• Work order:
Omitting the pictures, restate all of the entries below exactly.

[Opening Records to process section]

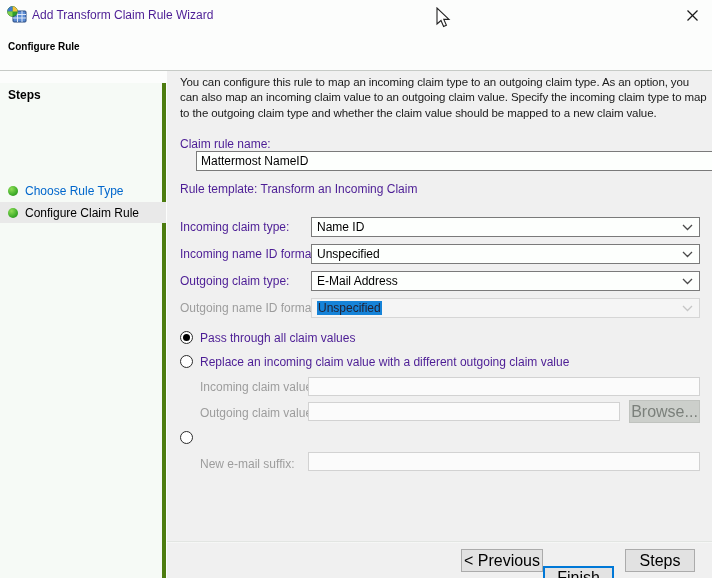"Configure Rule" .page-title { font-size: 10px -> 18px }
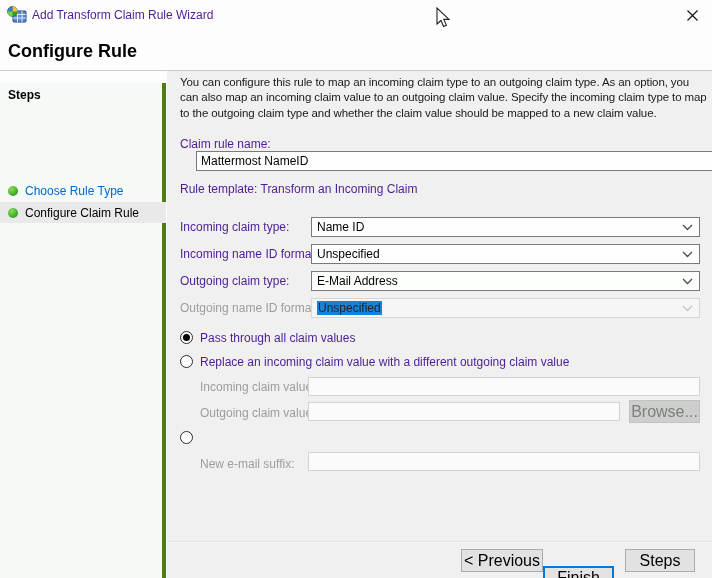"Browse..." .btn { font-size: 16px -> 12px }
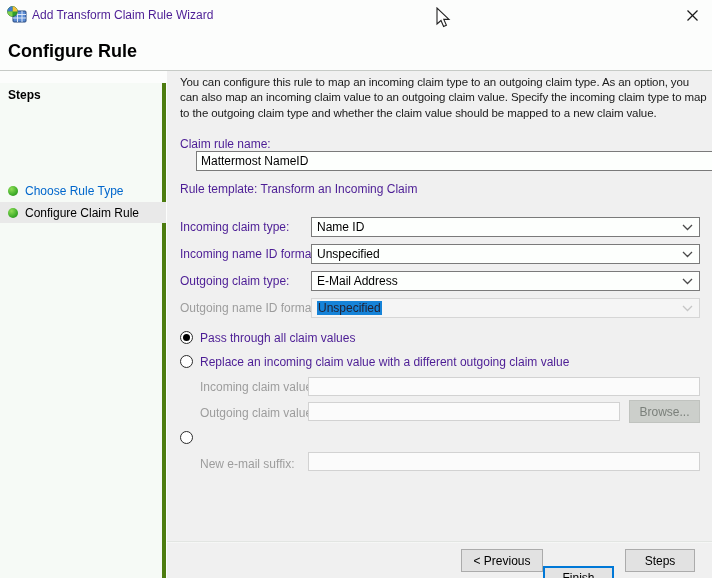"Replace incoming e-mail suffix claims" div.abs { html: none -> <div>Replace incoming e-mail suffix claims with a new e-mail suffix</div> }
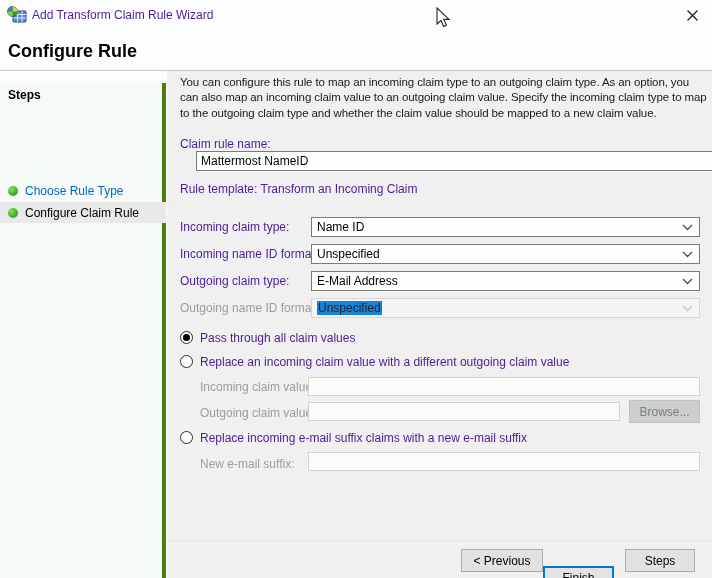"< Previous" div.btn { width: 82px -> 70px }
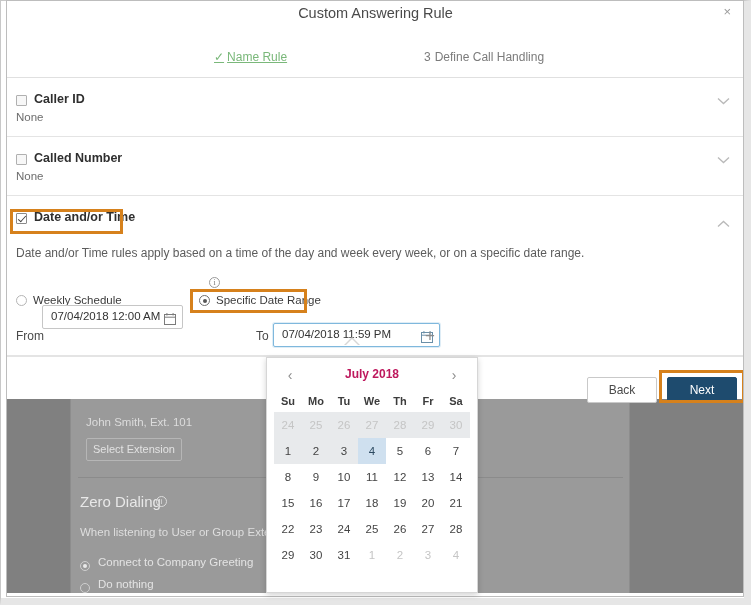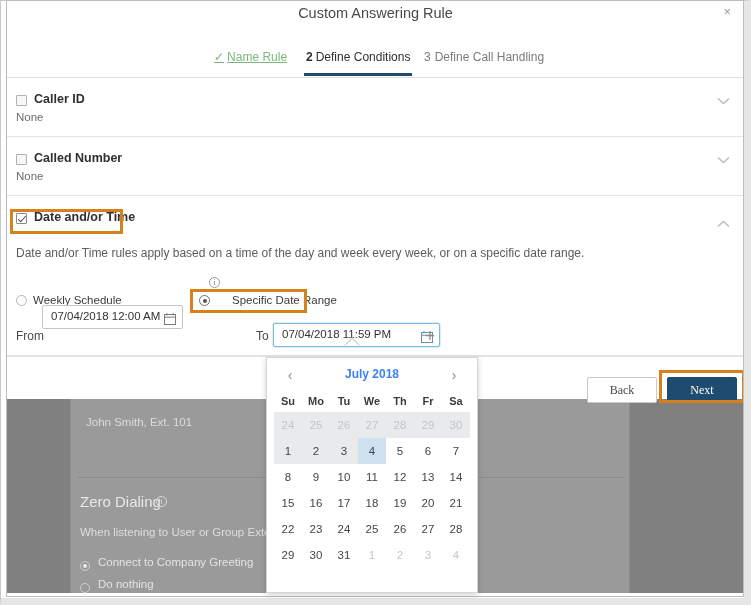"2 Define Conditions" div.step { html: <div> <span>2</span><span>Define Conditions</span> </div> -> none }
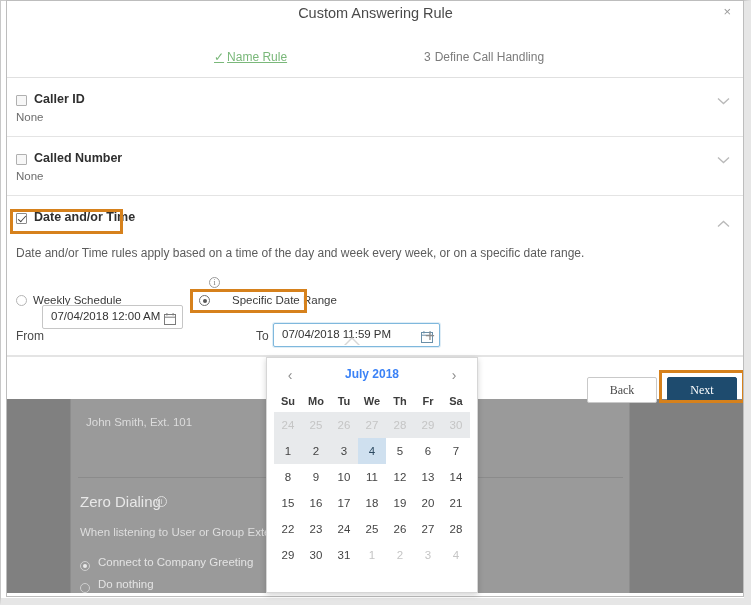"Specific Date Range" div.radio-label { margin-left: 16px -> none }
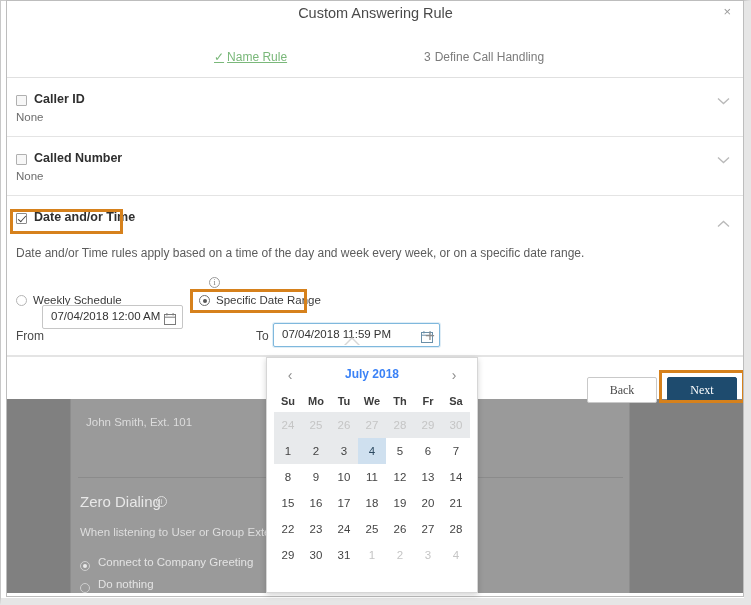"July 2018" .cal-month { color: #3b82f6 -> #be185d }
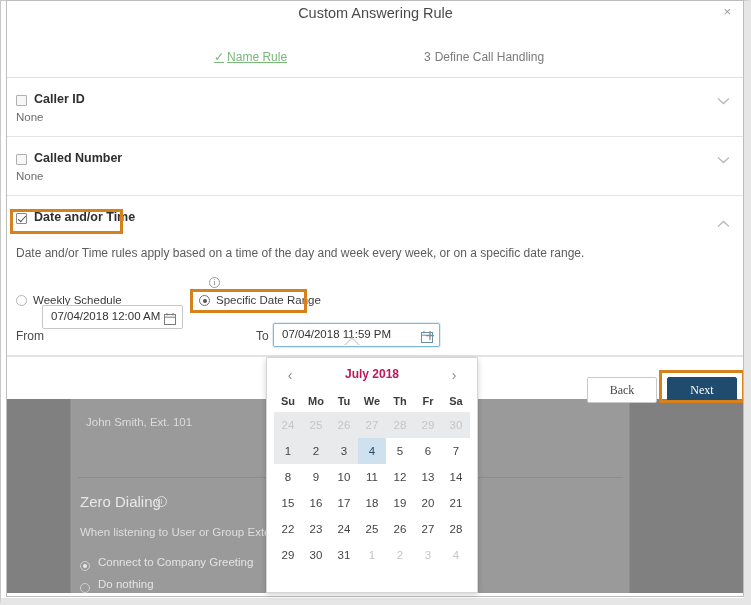"Back" .footer { font-family: Liberation Serif, serif -> none }
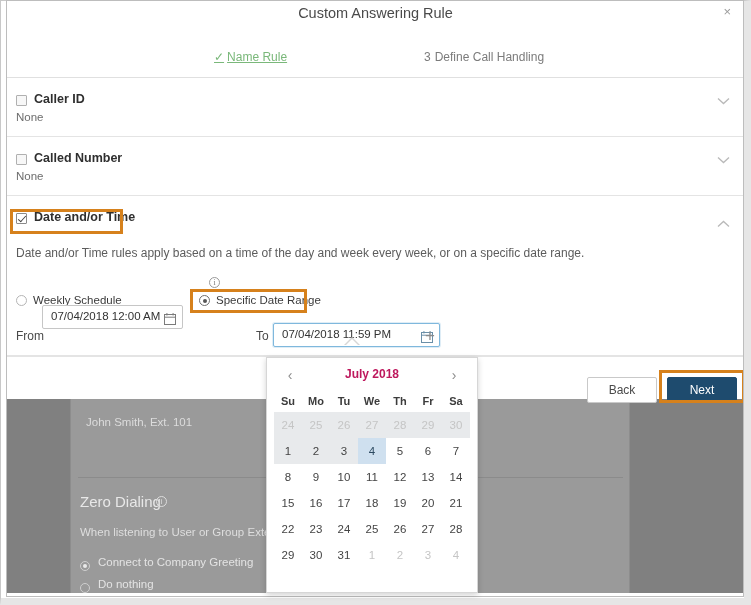"Select Extension" div.bg-sel-btn { html: none -> <div>Select Extension</div> }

[Closing Records to process section]

• Your solution:
"Configure Rule" .page-title { font-size: 10px -> 18px }
"Browse..." .btn { font-size: 16px -> 12px }
"Replace incoming e-mail suffix claims" div.abs { html: none -> <div>Replace incoming e-mail suffix claims with a new e-mail suffix</div> }
"< Previous" div.btn { width: 82px -> 70px }
"2 Define Conditions" div.step { html: <div> <span>2</span><span>Define Conditions</span> </div> -> none }
"Specific Date Range" div.radio-label { margin-left: 16px -> none }
"July 2018" .cal-month { color: #3b82f6 -> #be185d }
"Back" .footer { font-family: Liberation Serif, serif -> none }
"Select Extension" div.bg-sel-btn { html: none -> <div>Select Extension</div> }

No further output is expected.